Ca commençait à bien faire ! Voilà plus de soixante ans qu’on se demandait qui se trouvait au bout du fil dans la conversation téléphonique de l’opéra la Voix humaine de Poulenc !
Eh bien, le compositeur Thierry Escaich et l’écrivain scénographe Olivier Py nous ont apporté une réponse. Ils l’ont fait dans un ouvrage intitulé Point d’orgue, dont la création a eu lieu sans public, captée en vidéo, au Théâtre des Champs Elysées, en deuxième partie d’une représentation de ladite Voix Humaine.
Patricia Petiton dans la Voix humaine © Vincent Pontet
Voici leur réponse : l’individu au bout du fil n’était pas le macho qu’on attendait mais un être dépressif essayant de calmer sa détresse en vivant avec un autre homme. Telle est la vision du duo Escaich-Py. Il faut l’accepter ainsi. Leur point de vue et leur Point d’orgue sont en tout cas fascinants.
La rotation du décor imaginée par le metteur en scène Oivier Py @ Vincent Pontet
Leur ouvrage nous a éclaté au visage avec autant de force théâtrale que musicale.
Total respect, maître Escaich ! Vous êtes arrivé à traiter la voix chantée dans l’exacte continuité de Poulenc. Votre orchestre vit, vibre, est animé d’un permanent élan rythmique. Votre musique « post moderne », ni tonale ni dissonante, entretient le suspens, chauffe le drame. Les pizzicatos pleuvent, un clavecin se fait entendre, la trompette luit d’un éclat métallique, les cloches sonnent lorsque la femme dit « adieu », l’orchestre imite l’orgue : tout cela est d’une foisonnante richesse sonore.
Les interprètes étaient de premier ordre.
La soprano Patricia Petibon nous a fait un numéro époustouflant de chanteuse et d’actrice. Sa voix a épousé à merveille le style de Poulenc. Elle a poussé à l’extrême les égarements de son personnage. Le baryton Jean-Sébastien Bou et le ténor Cyrille Dubois n’ont pas été en reste. Tous deux sont allés au bout d’eux-mêmes dans leur performance vocale et physique.

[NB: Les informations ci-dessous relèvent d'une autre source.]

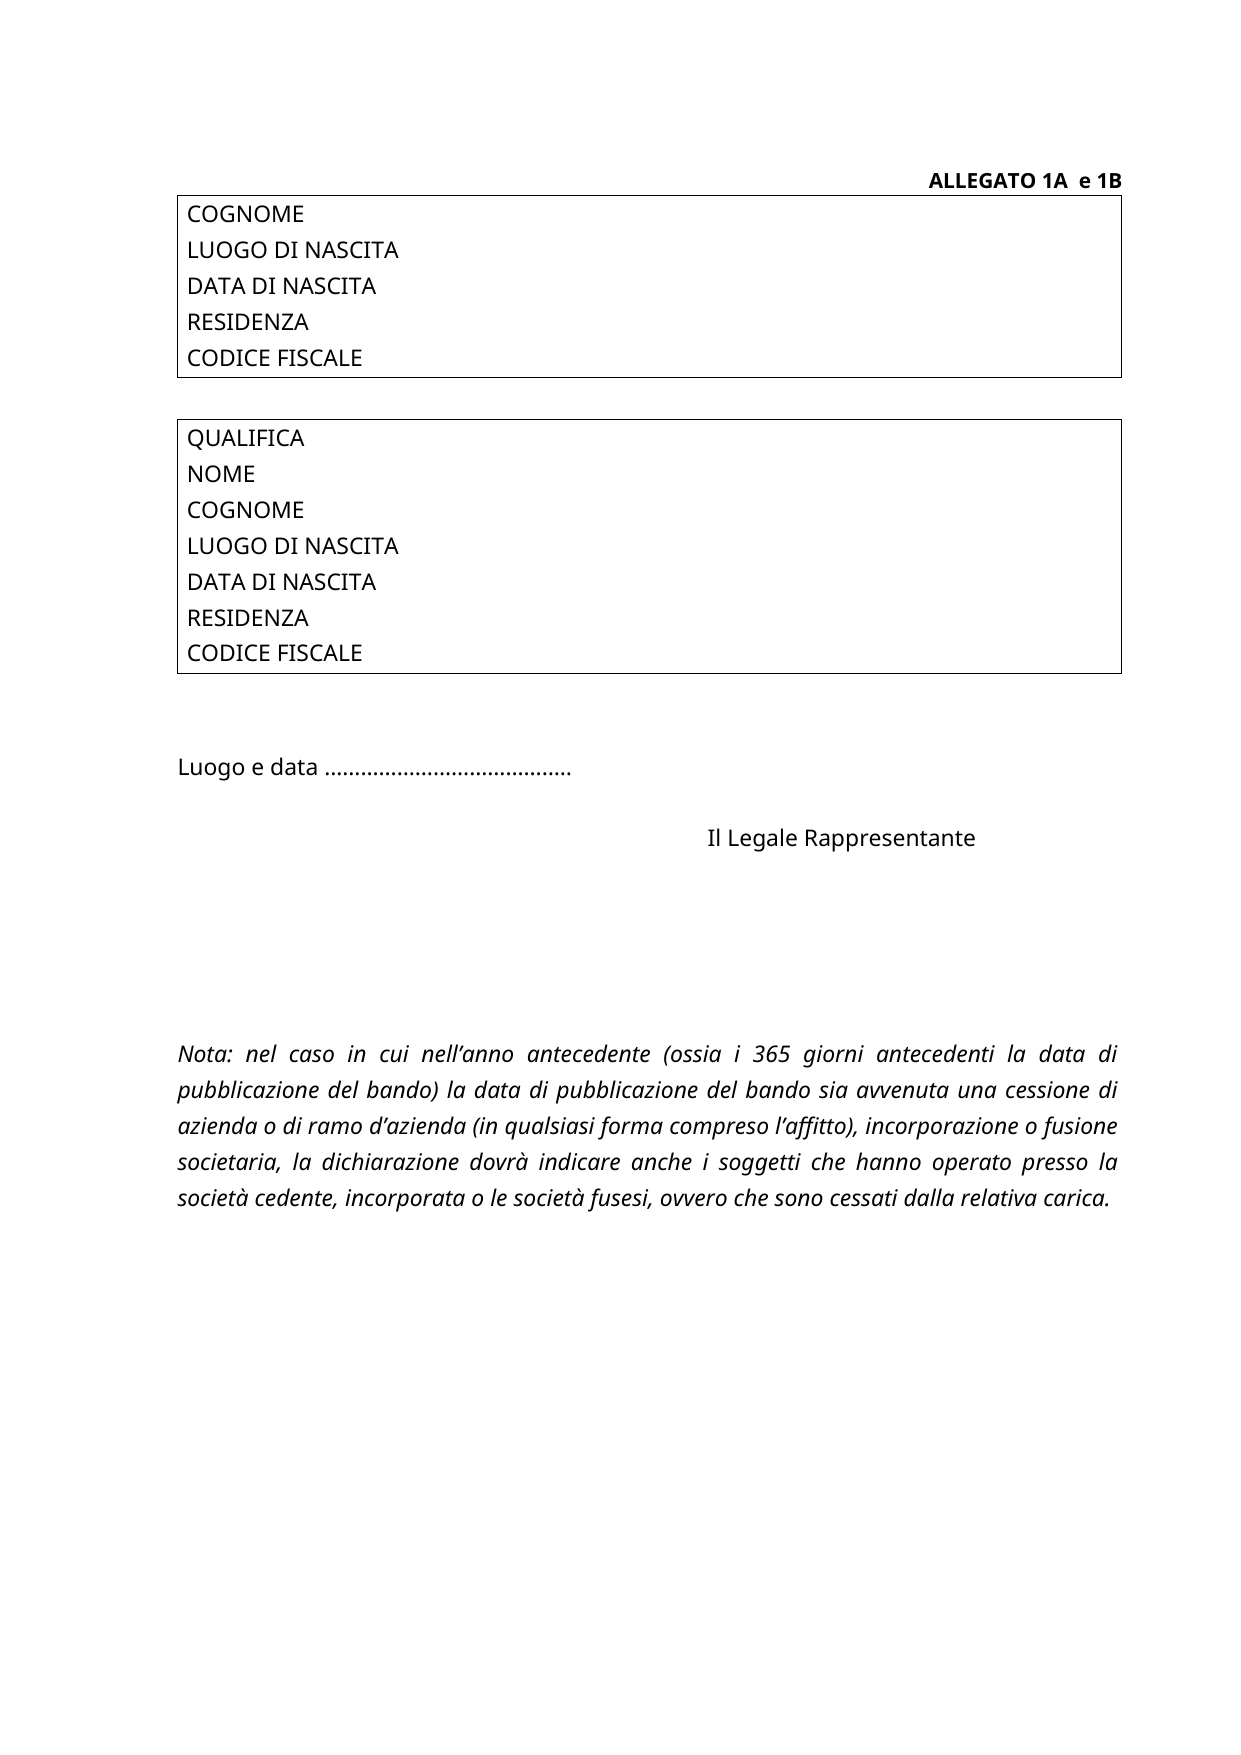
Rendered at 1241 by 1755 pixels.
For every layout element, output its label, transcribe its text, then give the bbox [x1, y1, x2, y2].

text Il Legale Rappresentante [561, 822, 1122, 853]
text CODICE FISCALE [178, 634, 1121, 673]
text CODICE FISCALE [178, 338, 1121, 377]
text DATA DI NASCITA [178, 267, 1121, 301]
text LUOGO DI NASCITA [178, 526, 1121, 561]
text LUOGO DI NASCITA [178, 231, 1121, 265]
text QUALIFICA [178, 420, 1121, 453]
text RESIDENZA [178, 302, 1121, 337]
text Nota: nel caso in cui nell’anno antecedente (ossia i 365 giorni antecedenti la data di pubblicazione del bando) la data di pubblicazione del bando sia avvenuta una cessione di azienda o di ramo d’azienda (in qualsiasi forma compreso l’affitto), incorporazione o fusione societaria, la dichiarazione dovrà indicare anche i soggetti che hanno operato presso la società cedente, incorporata o le società fusesi, ovvero che sono cessati dalla relativa carica. [177, 1038, 1122, 1213]
text NOME [178, 454, 1121, 489]
text COGNOME [178, 196, 1121, 229]
text COGNOME [178, 491, 1121, 525]
text Luogo e data ………………………………….. [177, 750, 1162, 782]
text RESIDENZA [178, 598, 1121, 633]
text DATA DI NASCITA [178, 562, 1121, 597]
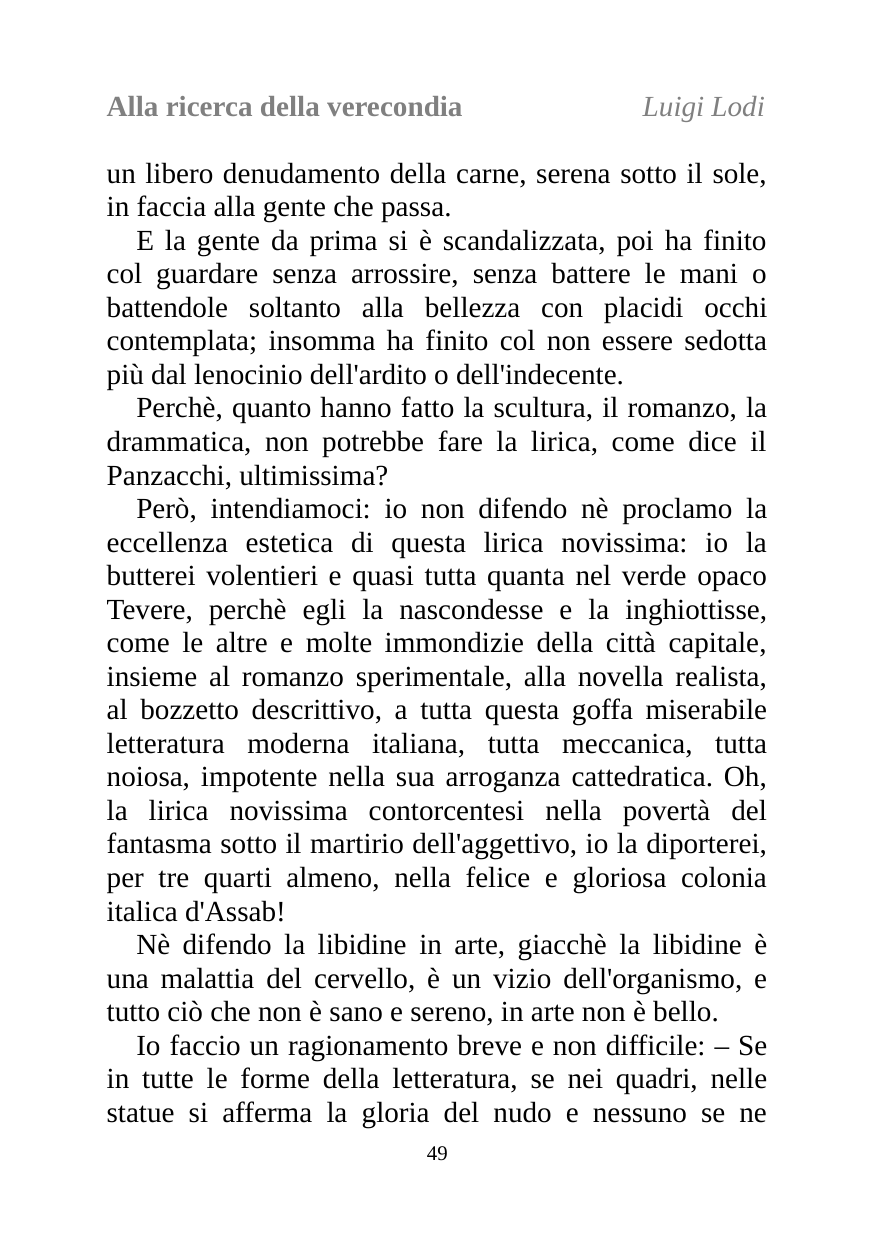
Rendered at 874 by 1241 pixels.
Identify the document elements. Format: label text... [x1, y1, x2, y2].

text Però, intendiamoci: io non difendo nè proclamo la eccellenza estetica di questa lirica novissima: io la butterei volentieri e quasi tutta quanta nel verde opaco Tevere, perchè egli la nascondesse e la inghiottisse, come le altre e molte immondizie della città capitale, insieme al romanzo sperimentale, alla novella realista, al bozzetto descrittivo, a tutta questa goffa miserabile letteratura moderna italiana, tutta meccanica, tutta noiosa, impotente nella sua arroganza cattedratica. Oh, la lirica novissima contorcentesi nella povertà del fantasma sotto il martirio dell'aggettivo, io la diporterei, per tre quarti almeno, nella felice e gloriosa colonia italica d'Assab! [106, 491, 768, 927]
text E la gente da prima si è scandalizzata, poi ha finito col guardare senza arrossire, senza battere le mani o battendole soltanto alla bellezza con placidi occhi contemplata; insomma ha finito col non essere sedotta più dal lenocinio dell'ardito o dell'indecente. [106, 223, 768, 391]
text un libero denudamento della carne, serena sotto il sole, in faccia alla gente che passa. [106, 156, 768, 223]
text Perchè, quanto hanno fatto la scultura, il romanzo, la drammatica, non potrebbe fare la lirica, come dice il Panzacchi, ultimissima? [106, 391, 768, 491]
text Io faccio un ragionamento breve e non difficile: – Se in tutte le forme della letteratura, se nei quadri, nelle statue si afferma la gloria del nudo e nessuno se ne [106, 1028, 768, 1128]
text Nè difendo la libidine in arte, giacchè la libidine è una malattia del cervello, è un vizio dell'organismo, e tutto ciò che non è sano e sereno, in arte non è bello. [106, 927, 768, 1028]
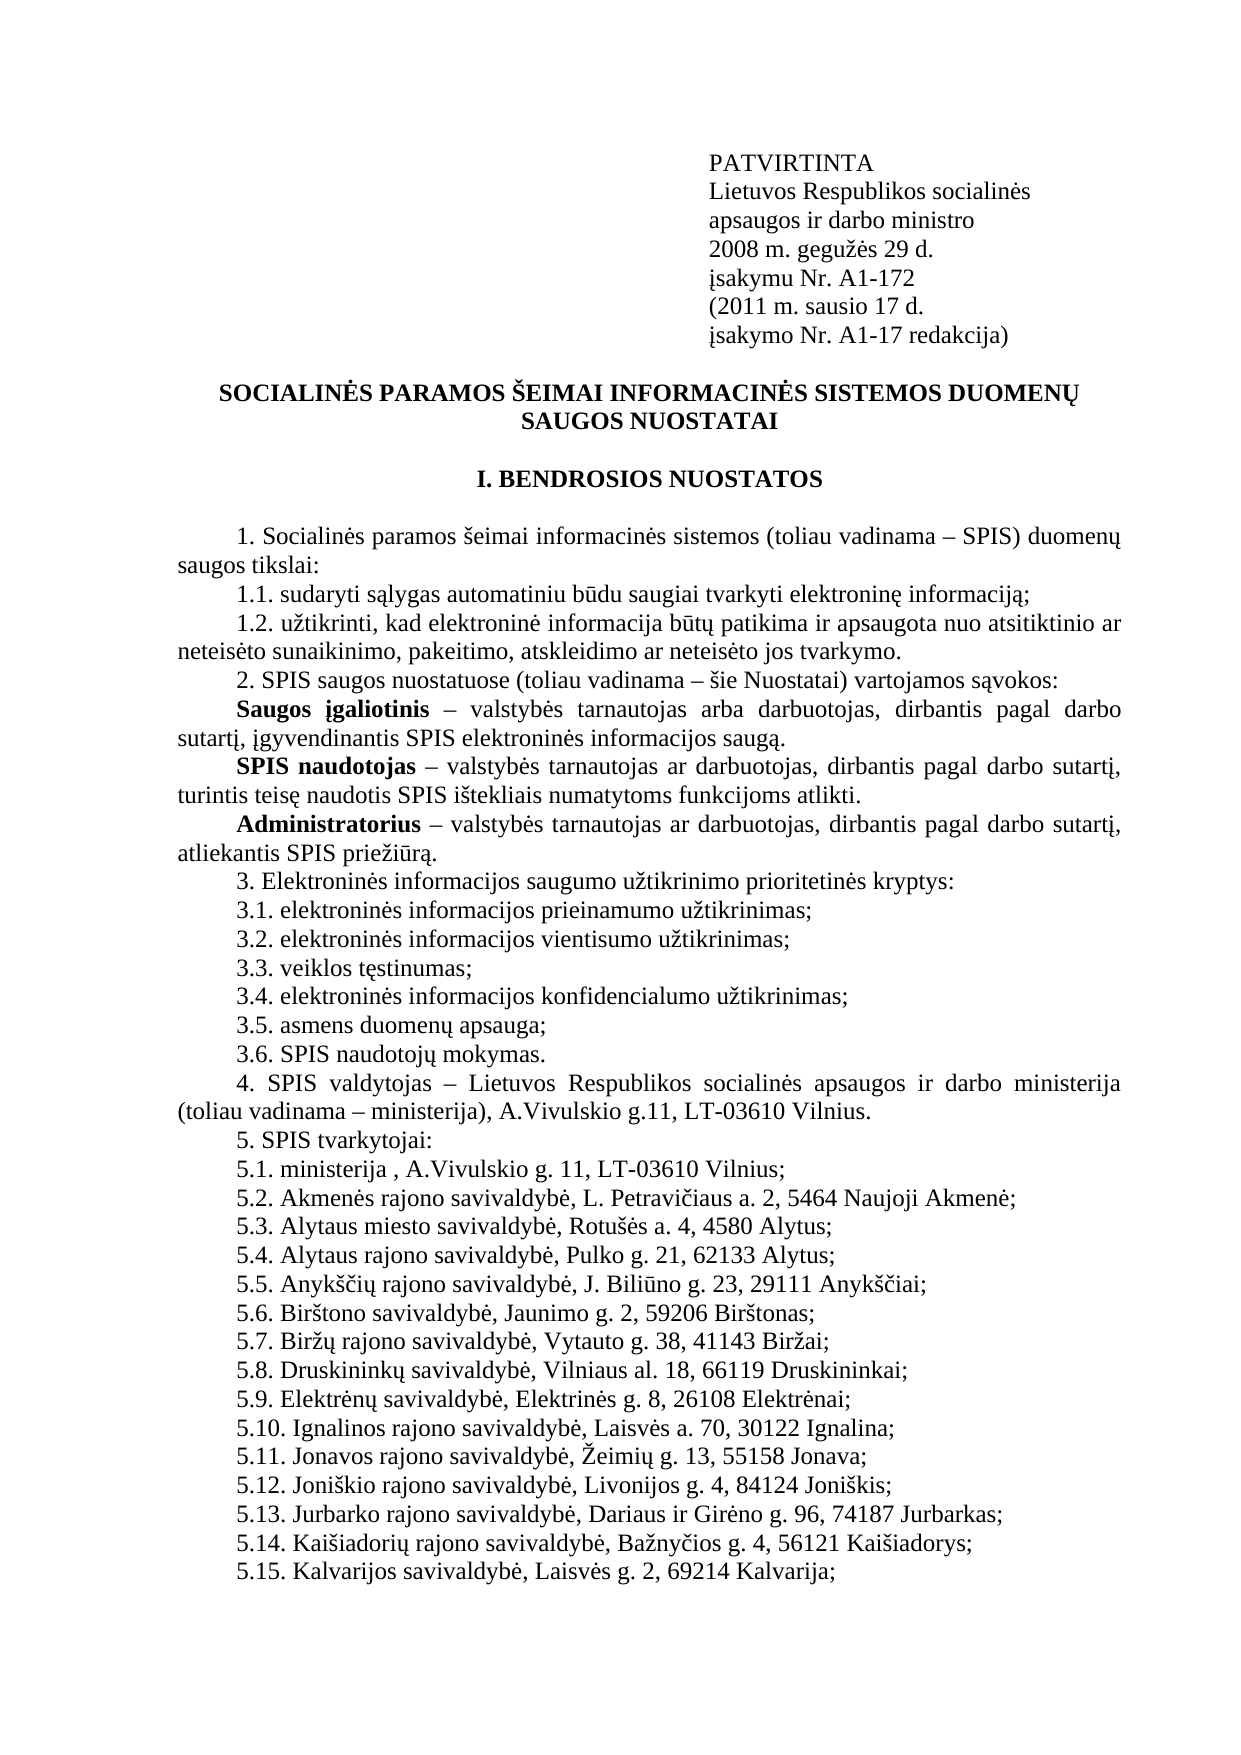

Olivier Py n’a pas hésité à faire tourner autour d’eux la chambre dans laquelle ils se trouvaient. Les murs se sont transformés en toboggans et le plafond en plancher. Ca c’est du théâtre ! Py en est un maître. Dans la Voix humaine il a remplacé le vieux téléphone de Poulenc par un écran vidéo moderne. On n’arrête pas le progrès ! Mais cela rendait caduque la sonnerie de téléphone jouée par le xylophone à l’orchestre.
L’orchestre, justement, était celui de Bordeaux-Aquitaine. Présent et précis, il fut très bon sous la direction de Jérémie Rhorer.
Il nous a servi jusqu’à l’ivresse un breuvage inédit qui pourrait faire un malheur par la suite : le cocktail Poulenc-Escaich.